I reached out with my other hand towards one of the glow-glass lanterns above us and pushed at it with my will. A soft light began to emerge, slowly pushing back against the darkness around us. It wasn’t much, in fact it was barely anything at all, but it was there. It was real.
I wasn’t Sha’Tep.
I wasn’t broken.
I had magic.
As the glow of the lantern began to warm my skin, I caught Ferius’s eye and was surprised by what I found there. She was staring at my face. ‘Aw, kid, no …’
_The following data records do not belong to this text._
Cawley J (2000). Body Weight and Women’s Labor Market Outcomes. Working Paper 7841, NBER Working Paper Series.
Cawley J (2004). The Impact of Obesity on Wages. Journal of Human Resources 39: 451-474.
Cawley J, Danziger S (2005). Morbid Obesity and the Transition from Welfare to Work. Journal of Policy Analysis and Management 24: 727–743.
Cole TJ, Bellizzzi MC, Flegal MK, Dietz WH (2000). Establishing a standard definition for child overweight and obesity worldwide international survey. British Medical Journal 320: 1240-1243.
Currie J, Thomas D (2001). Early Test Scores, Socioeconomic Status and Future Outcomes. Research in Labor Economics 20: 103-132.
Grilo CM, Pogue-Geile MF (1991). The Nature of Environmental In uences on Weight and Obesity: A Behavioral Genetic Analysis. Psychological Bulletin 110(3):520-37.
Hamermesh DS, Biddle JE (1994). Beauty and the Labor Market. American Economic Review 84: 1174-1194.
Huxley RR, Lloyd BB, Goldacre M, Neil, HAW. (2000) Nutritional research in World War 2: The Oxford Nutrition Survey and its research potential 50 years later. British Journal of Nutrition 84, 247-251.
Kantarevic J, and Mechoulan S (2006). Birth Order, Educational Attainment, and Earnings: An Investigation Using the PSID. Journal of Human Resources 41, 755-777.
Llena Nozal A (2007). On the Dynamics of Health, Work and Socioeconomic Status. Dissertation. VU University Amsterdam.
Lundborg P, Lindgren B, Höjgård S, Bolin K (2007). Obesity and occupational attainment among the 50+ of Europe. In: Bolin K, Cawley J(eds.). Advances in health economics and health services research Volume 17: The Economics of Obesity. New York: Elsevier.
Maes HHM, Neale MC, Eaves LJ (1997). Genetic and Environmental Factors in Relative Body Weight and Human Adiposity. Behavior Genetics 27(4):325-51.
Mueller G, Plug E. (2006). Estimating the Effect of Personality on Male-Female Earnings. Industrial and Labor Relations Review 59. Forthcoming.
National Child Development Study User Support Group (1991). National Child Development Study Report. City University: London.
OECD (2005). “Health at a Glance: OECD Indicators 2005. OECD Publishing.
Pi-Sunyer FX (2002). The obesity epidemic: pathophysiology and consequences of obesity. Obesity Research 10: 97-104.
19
I knew I probably looked a mess. I’d taken a beating that was so bad I could barely feel my cheeks or open my eyes from the bruising. But I still resented her for not having the decency to at least pretend to share my happiness. To the hells with her Argosi ways and her spite for my people. Still, I was feeling generous. ‘I know it looks bad,’ I said. ‘Guess even with magic I’m going to need you to teach me how to fight.’
Ferius opened her mouth but then closed it again. She hoicked me back up, the muscles of her face tensing as if I’d just got a whole lot heavier. ‘No, kid, now I’m going to have to teach you how to run.’